With Dolinsky’s departure from local airwaves, this only leaves Audarshia Townsend — who appears on WGN-TV — as the only local personality regularly covering Chicago’s food scene on TV news. TV shows like Check, Please! and Chicago’s Best fit into another category.
There seems to be a vacuum in Chicago for food writing. As media companies spend less, future opportunities may not exist with a major network or publication. But recent departures may pave the way for more diversity as Vettel and Dolinsky are both white men whose work dominated the city’s critical coverage. Platforms, like Substack, have shown journalists there’s life for independents. That’s a road Gebert has taken as he works on his own book.
Dolinsky’s last ABC Chicago story airs on February 20, according to his Facebook post.
And in other news...
— Red Hot Ranch, the fabulous late-night hot dog stand that last year moved its original Western Avenue location in Bucktown, made an appearance on the most recent episode of Chicago P.D. The show aired on Wednesday, but RHR owner Jeff Greenfield says TV crews were at his restaurant back in November.
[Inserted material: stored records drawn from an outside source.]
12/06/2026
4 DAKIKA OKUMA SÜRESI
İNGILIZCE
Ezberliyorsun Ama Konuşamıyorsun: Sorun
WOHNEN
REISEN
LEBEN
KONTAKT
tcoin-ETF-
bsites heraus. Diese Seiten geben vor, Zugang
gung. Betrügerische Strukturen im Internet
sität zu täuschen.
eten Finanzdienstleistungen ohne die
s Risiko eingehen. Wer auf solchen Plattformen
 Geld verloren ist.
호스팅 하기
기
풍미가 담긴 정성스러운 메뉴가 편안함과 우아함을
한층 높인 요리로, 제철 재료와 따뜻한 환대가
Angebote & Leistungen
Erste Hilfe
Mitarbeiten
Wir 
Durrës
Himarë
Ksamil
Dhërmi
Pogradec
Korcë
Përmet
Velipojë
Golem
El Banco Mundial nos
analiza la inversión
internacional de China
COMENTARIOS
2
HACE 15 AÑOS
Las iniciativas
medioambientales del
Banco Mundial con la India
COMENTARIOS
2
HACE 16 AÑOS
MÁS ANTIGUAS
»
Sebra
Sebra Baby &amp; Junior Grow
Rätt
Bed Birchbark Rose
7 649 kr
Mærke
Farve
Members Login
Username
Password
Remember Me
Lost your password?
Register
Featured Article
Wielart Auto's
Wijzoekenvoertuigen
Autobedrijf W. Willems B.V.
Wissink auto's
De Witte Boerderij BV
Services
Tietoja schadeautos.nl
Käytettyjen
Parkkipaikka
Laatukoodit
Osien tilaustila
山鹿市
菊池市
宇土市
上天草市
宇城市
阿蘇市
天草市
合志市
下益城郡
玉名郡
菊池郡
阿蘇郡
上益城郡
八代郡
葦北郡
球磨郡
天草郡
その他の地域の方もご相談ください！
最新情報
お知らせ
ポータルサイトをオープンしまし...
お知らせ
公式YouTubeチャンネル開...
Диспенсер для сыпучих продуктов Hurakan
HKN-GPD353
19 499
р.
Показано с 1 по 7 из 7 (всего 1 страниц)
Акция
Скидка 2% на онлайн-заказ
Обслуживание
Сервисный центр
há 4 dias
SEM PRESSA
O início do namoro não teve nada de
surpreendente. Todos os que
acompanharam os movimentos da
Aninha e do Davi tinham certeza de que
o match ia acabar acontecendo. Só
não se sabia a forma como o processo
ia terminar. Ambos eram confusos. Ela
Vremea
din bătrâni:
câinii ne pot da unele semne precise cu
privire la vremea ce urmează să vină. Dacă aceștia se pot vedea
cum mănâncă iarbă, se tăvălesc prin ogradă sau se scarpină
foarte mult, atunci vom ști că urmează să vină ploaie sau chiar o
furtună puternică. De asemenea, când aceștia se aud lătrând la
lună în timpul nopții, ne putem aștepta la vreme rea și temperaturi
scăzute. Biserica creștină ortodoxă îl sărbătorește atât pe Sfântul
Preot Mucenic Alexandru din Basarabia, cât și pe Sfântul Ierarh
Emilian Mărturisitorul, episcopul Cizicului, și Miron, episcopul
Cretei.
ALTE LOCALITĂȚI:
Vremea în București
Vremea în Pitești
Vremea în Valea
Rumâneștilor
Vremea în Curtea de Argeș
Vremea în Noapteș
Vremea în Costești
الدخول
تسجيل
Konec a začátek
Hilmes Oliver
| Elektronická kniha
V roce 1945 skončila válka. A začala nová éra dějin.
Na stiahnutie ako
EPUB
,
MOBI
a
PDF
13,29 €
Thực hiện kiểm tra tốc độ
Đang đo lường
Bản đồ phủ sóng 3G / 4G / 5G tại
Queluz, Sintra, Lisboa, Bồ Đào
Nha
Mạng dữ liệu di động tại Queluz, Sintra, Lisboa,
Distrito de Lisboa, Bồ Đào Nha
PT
Greenfield tells Eater that the scene was originally written for a neighborhood bar, but the show’s location manager really liked Red Hot Ranch, so they’ve switched locales to bring exposure to the restaurant during the pandemic: “Hope it generates more business at a time it’s sorely needed,” Greenfield says.
— Prairie Fruits Farm & Creamery, a favored purveyor among famous Chicago chefs including Rick Bayless (Frontera Grill) and Stephanie Izard (Girl & the Goat), earned national recognition this month with two wins at the 2021 Good Food Awards. It’s a comeback story for the farm in downstate Champaign, which is among many that have struggled due to the pandemic and mass restaurant closures.
— Veteran chef and restaurateur John Manion (El Che) will take over the kitchen at iconic concert venue and bar FitzGerald’s in suburban Berwyn for a new spot called Babygold Barbecue, according to the Tribune. A resident of Berwyn himself, Manion promises barbecue favorites like pork shoulder, as well as Creole-inspired dishes and unusual options like a head of cauliflower that’s slowly smoked. FitzGerald’s has worked to keep spirits high during the pandemic with outdoor shows, frozen drinks, and a chef’s burger series. Ownership hasn’t announced an opening date but aims to launch this spring.